The U.S. Securities and Exchange Commission (SEC) recently released new and revised guidance on the use of non-GAAP financial measures. According to a recent Audit Analytics study, non-GAAP metrics have increased in prevalence among S&P 500 company earnings releases (approximately 88% of S&P 500 companies favored using non-GAAP metrics over standard GAAP metrics). While non-GAAP financial measures are widely used, there are few rules governing their construction and disclosure. This guidance serves as a tool to help mitigate any potential consequences of material errors and omissions or misleading non-GAAP presentations.
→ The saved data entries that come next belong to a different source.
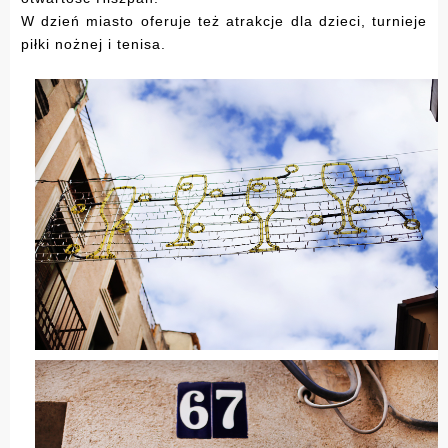
W dzień miasto oferuje też atrakcje dla dzieci, turnieje
piłki nożnej i tenisa.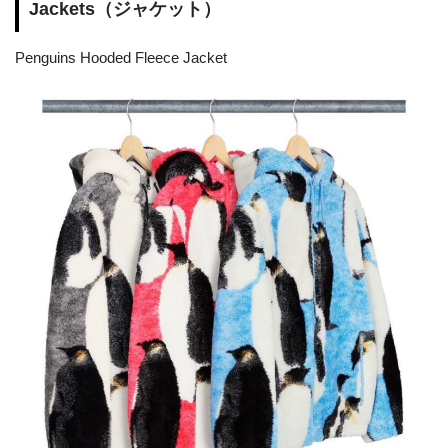
Jackets（ジャケット）
Penguins Hooded Fleece Jacket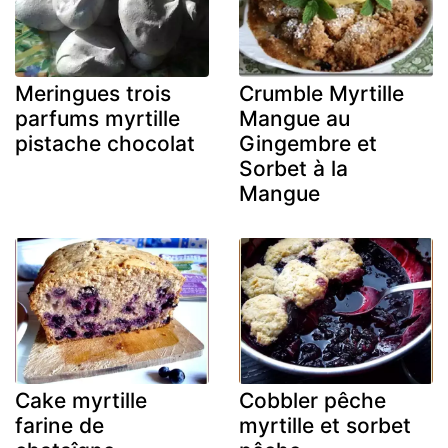
Meringues trois
Crumble Myrtille
parfums myrtille
Mangue au
pistache chocolat
Gingembre et
Sorbet à la
Mangue
Cake myrtille
Cobbler pêche
farine de
myrtille et sorbet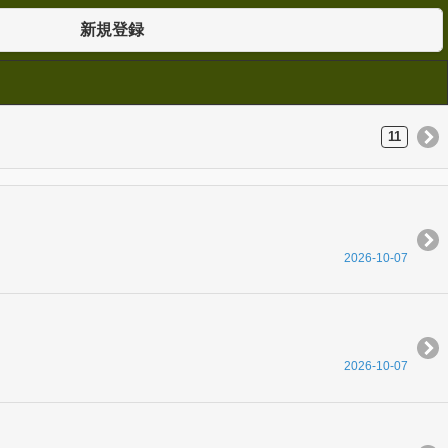
新規登録
11
2026-10-07
2026-10-07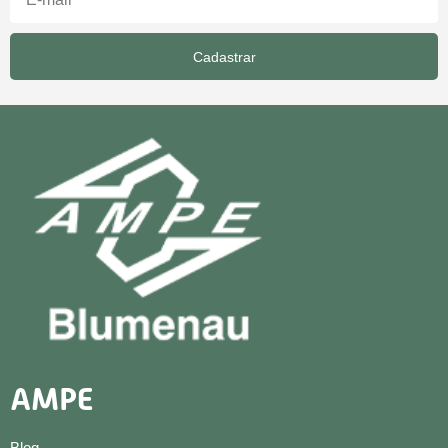
Cadastrar
AMPE
Blog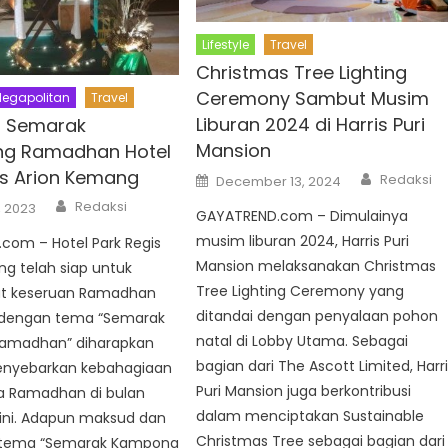
Lifestyle
Travel
Christmas Tree Lighting
Ceremony Sambut Musim
egapolitan
Travel
Liburan 2024 di Harris Puri
n Semarak
Mansion
g Ramadhan Hotel
is Arion Kemang
Author
Posted
Redaksi
December 13, 2024
on
Author
Redaksi
, 2023
GAYATREND.com – Dimulainya
musim liburan 2024, Harris Puri
com – Hotel Park Regis
Mansion melaksanakan Christmas
g telah siap untuk
Tree Lighting Ceremony yang
 keseruan Ramadhan
ditandai dengan penyalaan pohon
r dengan tema “Semarak
natal di Lobby Utama. Sebagai
amadhan” diharapkan
bagian dari The Ascott Limited, Harr
yebarkan kebahagiaan
Puri Mansion juga berkontribusi
 Ramadhan di bulan
dalam menciptakan Sustainable
 ini. Adapun maksud dan
Christmas Tree sebagai bagian dari
i tema “Semarak Kampong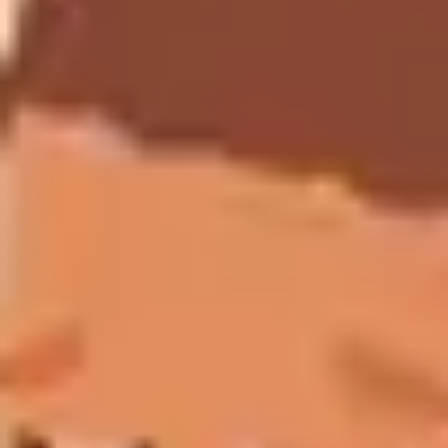
Kontakt
Impressum
Datenschutz
v1.0.0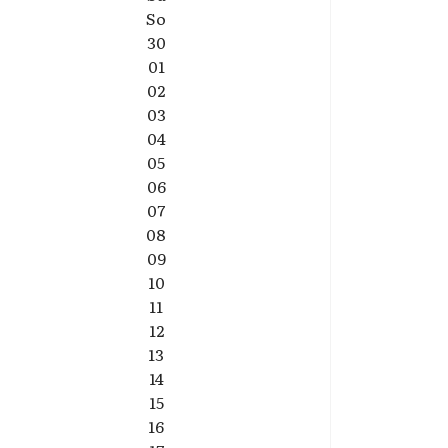
So
30
01
02
03
04
05
06
07
08
09
10
11
12
13
14
15
16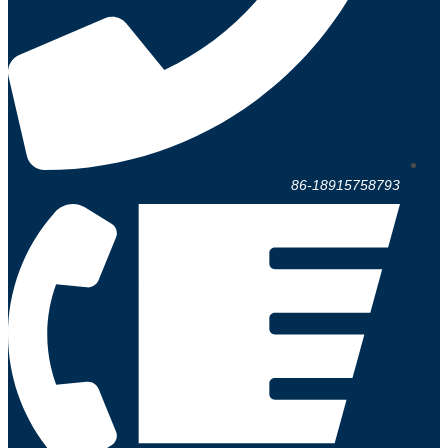
86-18915758793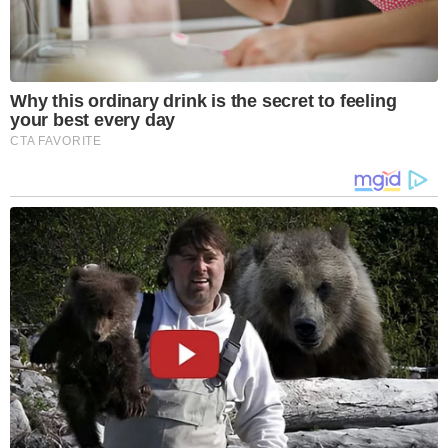
Why this ordinary drink is the secret to feeling
your best every day
CTA FAVORITE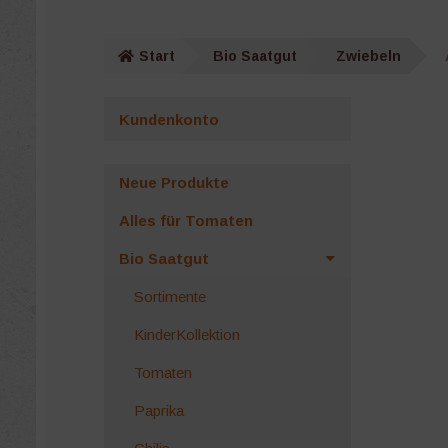
Start
Bio Saatgut
Zwiebeln
Kundenkonto
Neue Produkte
Alles für Tomaten
Bio Saatgut
Sortimente
KinderKollektion
Tomaten
Paprika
Entangled in the debate over the use of non-GAAP metrics versus standard GAAP metrics is the notion that non-GAAP financial measures invariably trend toward presenting company performance in a more favorable light. The same Audit Analytics study found that:
- Non-GAAP adjustments increase net income 82% of the time; and
- The average quarterly impact of non-GAAP income adjustments was an increase of $176 million.
Findings like these naturally prompt pay critics and the press to question the overall impact that non-GAAP metrics have in executive compensation.
Impact of Non-GAAP Measures on Incentive Payouts
A recent study by Willis Towers Watson examined the relationship between GAAP and non-GAAP performance measures, and CEO annual incentive payouts for fiscal year 2015. The study compared company annual incentive payouts relative to target based on the type of measures used (non-GAAP vs. GAAP), among a sample of 369 S&P 1500 companies. As illustrated in the graph below, no discernible difference was found based on the type of measures used, suggesting that incentive compensation is not the motivating factor driving companies to use non-GAAP metrics.